Et dernier point : « Pourquoi faire une différence entre homme et femme ? La différence, c’est pas plutôt ce qu’on pense, comment on se positionne ? La différence n’est-elle pas plutôt entre féministes et antiféministes ? » Réponse de Delphy : LOL. On touche au fond du problème et à une question que je trouve ici vachement importante et intéressante : la différence entre féminisme idéaliste et féminisme matérialiste. Pour Delphy, le féminisme idéaliste est le masque avec lequel avance l’antiféminisme (ça vaut aussi pour d’autres combats politiques en fait en y réfléchissant) Le féminisme idéaliste, c’est croire que le féminisme est uniquement une question de conviction perso, bref : un débat. Delphy : « Que j’aime entendre des marxistes affirmer que tout se passe au niveau des valeurs, mieux, des déclarations d’intentions (pures, bien sûr) ; que les luttes ne sont pas des conflits entre groupes concrets opposés par des intérêts concrets mais […] des conflits d’idées ». Dans le féminisme idéaliste, tout se passe « comme si le fait de bénéficier ou de subir l’oppression ne fait aucune différence ». C’est une idée qui est souvent avancée par les hommes, remarque-t-elle, parce qu’elle leur permet de réclamer une part égale à celle des femmes dans la participation à la lutte féministe.Mais les convictions individuelles n’importent pas, pour Delphy : « quelles que soient mes réactions subjective à [telle ou telle] réalité, elle existe ». Les hommes profitent de l’oppression des femmes indépendamment de leurs opinions. Du coup le féminisme matérialiste, c’est au contraire envisager qu’il existe deux groupes, homme et femme, l’un tirant des bénéfices matériels de l’exploitation de l’autre, et que c’est ça qu’il s’agit d’analyser (et de combattre). 

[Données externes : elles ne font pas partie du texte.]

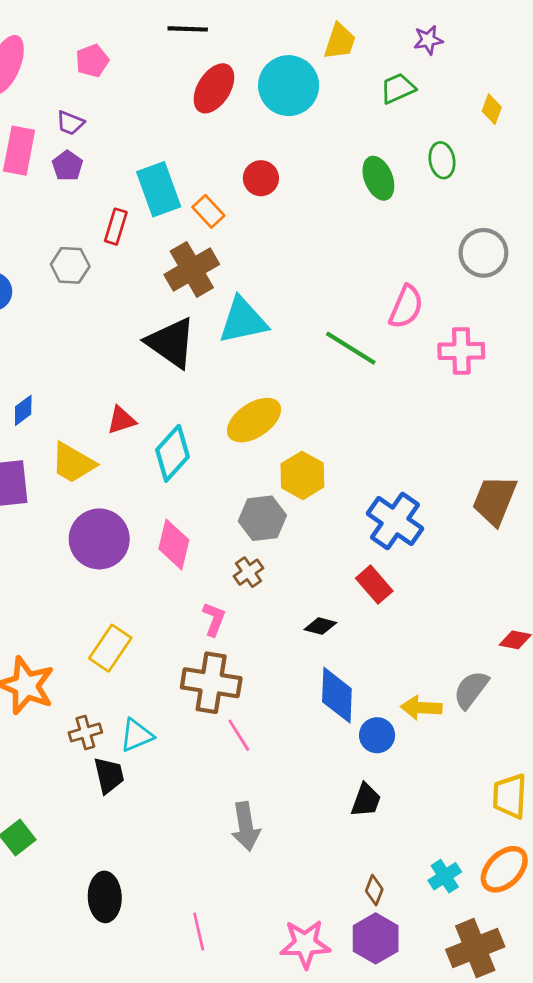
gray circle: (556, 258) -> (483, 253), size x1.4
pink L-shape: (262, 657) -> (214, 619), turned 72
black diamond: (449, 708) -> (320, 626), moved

Mais ya quand même des trucs qui me posent question dans son analyse, en fait j’arrive pas à savoir si on peut encore aujourd’hui analyser les classes homme/femme ne façon aussi rigide, sans prendre en compte d’autres facteurs… je sais pas trop. Clairement ce qui m’intéresse le plus dans ce qu’elle dit c’est quand elle montre qu’une lutte politique c’est autre chose qu’un débat d’idées hors sol et/ou un débat sur ses comportements individuels, ça fait du bien de (re)lire ça. Du coup j’ajoute un truc qui était peut-être pas clair, je pense pas que l’enjeu de son article soit de dire que les hommes ne doivent rien tenter, rien faire, ou ne doivent pas s’intéresser au féminisme. C’est plutôt un article qui a pour but de démontrer que le féminisme n’est pas un débat d’idées ou une affaire de convictions perso, mais une lutte de pouvoir. Ceci afin d’empêcher à certains hommes qui se réclament féministes de ne pas s’interroger sur leur position à eux. Et ceci également pour éviter que les hommes ne cherchent à prendre trop de place, trop de pouvoir au sein du mouvement féministe au motif que « ce qui compte, c’est les idées et les convictions, pas que tu sois un homme ou une femme ».